Последнее время отношения его с Белинским становились все более напряженными. Однако, даже совершенно рассорившись с его друзьями (однажды, встретив на Невском Панаева, который хотел подойти к нему, Достоевский резко повернул и перешел на другую сторону улицы), к Белинскому продолжал тянуться и при всяком удобном случае бывал у него. «...Это такой слабый человек, — писал он в ноябре 46-го Михаилу, — что даже в литературных мнениях у него пять пятниц на неделе. Только с ним я сохранил прежние добрые отношения. Он человек благородный». Да и сам Белинский не выдерживал долгих размолвок, посылал записку неуживчивому, болезненно ранимому «гению»: «Достоевский, душа моя (бессмертная) жаждет видеть вас...» И Достоевский, улыбаясь шутливой иронии критика (это он, Достоевский, до хрипоты убеждал Белинского, будто даже и у него, убежденного атеиста, знает он это или нет, верит или отрицает, но и у него душа все-таки бессмертна), мчался к нему на Фонтанку, на второй этаж, в бывшую квартиру Краевского, теперь занимаемую семьей Белинского. Как бы то ни было, он продолжал любить Виссариона и беспредельно ценил его за бесконечную преданность идее. Панаев, кажется, рассказывал, что Белинского не раз упрекали в измене делу, идее, в том, что его сначала подкупил Краевский, потом еще кто-то...

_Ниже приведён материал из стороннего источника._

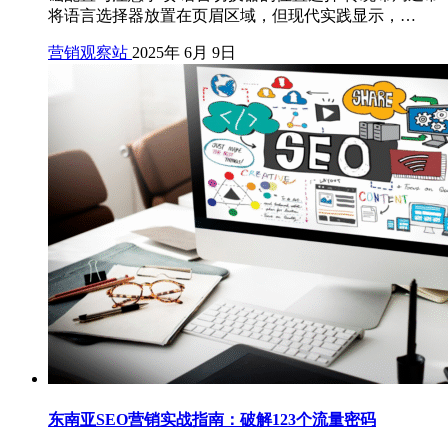
将语言选择器放置在页眉区域，但现代实践显示，…
营销观察站
2025年 6月 9日
东南亚SEO营销实战指南：破解123个流量密码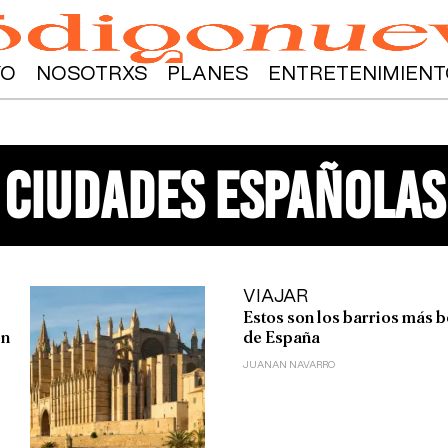
YO
NOSOTRXS
PLANES
ENTRETENIMIENT
ciudades españolas
VIAJAR
Estos son los barrios más b
en
de España
JUANAN NAVARRO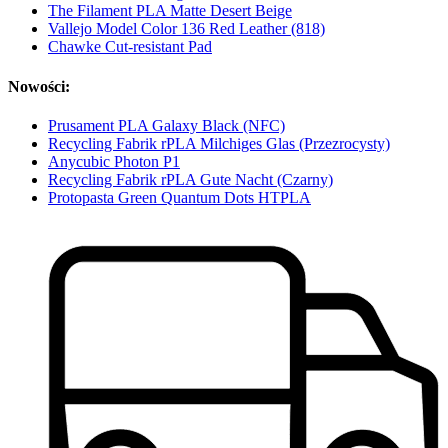
The Filament PLA Matte Desert Beige
Vallejo Model Color 136 Red Leather (818)
Chawke Cut-resistant Pad
Nowości:
Prusament PLA Galaxy Black (NFC)
Recycling Fabrik rPLA Milchiges Glas (Przezrocysty)
Anycubic Photon P1
Recycling Fabrik rPLA Gute Nacht (Czarny)
Protopasta Green Quantum Dots HTPLA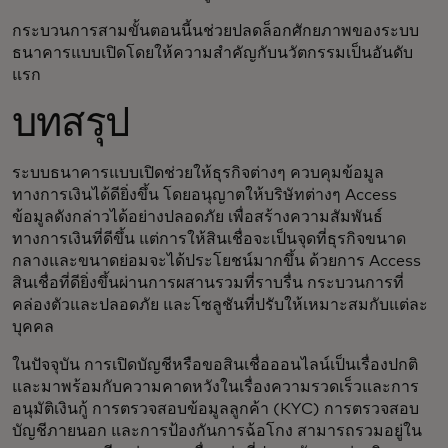
กระบวนการสามขั้นตอนนี้นช่วยปลดล็อกศักยภาพของระบบ
ธนาคารแบบเปิดโดยให้ความสำคัญกับนวัตกรรมเป็นอันดับ
แรก
บทสรุป
ระบบธนาคารแบบเปิดช่วยให้ธุรกิจต่างๆ ควบคุมข้อมูล
ทางการเงินได้ดียิ่งขึ้น โดยอนุญาตให้บริษัทต่างๆ Access
ข้อมูลดังกล่าวได้อย่างปลอดภัย เพื่อสร้างความสัมพันธ์
ทางการเงินที่ดีขึ้น แต่การให้สินเชื่อจะเป็นจุดที่ธุรกิจขนาด
กลางและขนาดย่อมจะได้ประโยชน์มากขึ้น ด้วยการ Access
สินเชื่อที่ดียิ่งขึ้นผ่านการผสานรวมที่ราบรื่น กระบวนการที่
คล่องตัวและปลอดภัย และโซลูชันที่ปรับให้เหมาะสมกับแต่ละ
บุคคล
ในปัจจุบัน การเปิดบัญชีหรือขอสินเชื่อออนไลน์เป็นเรื่องปกติ
และมาพร้อมกับความคาดหวังในเรื่องความรวดเร็วและการ
อนุมัติเงินกู้ การตรวจสอบข้อมูลลูกค้า (KYC) การตรวจสอบ
บัญชีภายนอก และการป้องกันการฉ้อโกง สามารถรวมอยู่ใน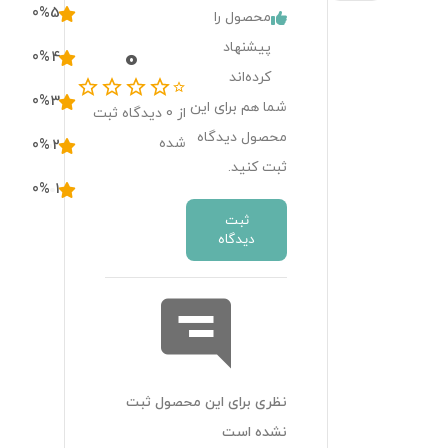
0
%
5
محصول را
پیشنهاد
0
0
%
4
کرده‌اند
0
%
3
شما هم برای این
از
0
دیدگاه ثبت
محصول دیدگاه
شده
0
%
2
ثبت کنید.
0
%
1
ثبت
دیدگاه
نظری برای این محصول ثبت
نشده است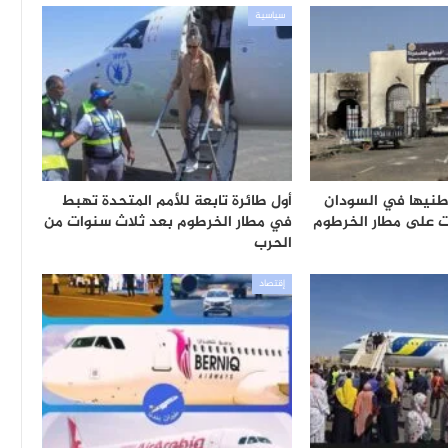
سياسية
طنيها في السودان
أول طائرة تابعة للأمم المتحدة تهبط
 على مطار الخرطوم
في مطار الخرطوم بعد ثلاث سنوات من
الحرب
إقتصاد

— Меня нельзя подкупить ничем! — говорил Белинский. — Мне легче умереть с голода, чем потоптать свое человеческое достоинство, унизить себя перед кем бы то ни было или продать себя...
Достоевский знал — это было сказано искренне и точно. Да, он любил Белинского, но тот нередко и кощунствовал, как полагал Достоевский, доводя его до дрожи возмущения.
Достоевский легко и жадно впитывал в себя социалистические идеи учителя. Сложнее было с традиционной, доставшейся ему как бы по наследству религиозной верой. «Учение Христово он (Белинский), как социалист, необходимо должен был разрушать, называть его ложным и невежественным человеколюбием, осужденным современной наукой и экономическими началами», — писал позднее Федор Михайлович. Тут-то и начинались споры. Один горячо отстаивал веру. Другой наступал, переубеждал. Авторитет первого критика, неистовая убежденность его в своей правоте заставляли молодого совсем писателя переступать, казалось, через то, что является главной частью самой его личности, самой его природы...
На всю жизнь заронит Белинский в его сознание семена сомнения, хотя ему так и не удастся искоренить в Достоевском самую потребность веры. Никогда больше не сможет он вернуться к простодушной религиозности детства и отрочества, никому не удастся сделать из него и ортодоксального верующего.
«Главный вопрос... — так определит его сам Федор Михайлович, — которым я мучился сознательно и бессознательно всю мою жизнь, — существование божие».
Принимая убеждения Белинского, Достоевский переступал через многое из того, что почитал недавно незыблемо святым, даже и через своего наивно-детского бога. Но через Христа переступить он так и не смог: «...оставалась, — по его словам, — однако, сияющая личность самого Христа, с которою всего труднее было бороться...» Образ страдальца, пошедшего на крест за истину, во имя человека, вошел в его кровь и плоть с тех пор, как он помнил себя, с первыми потрясениями детской души, вошел однажды и на всю жизнь.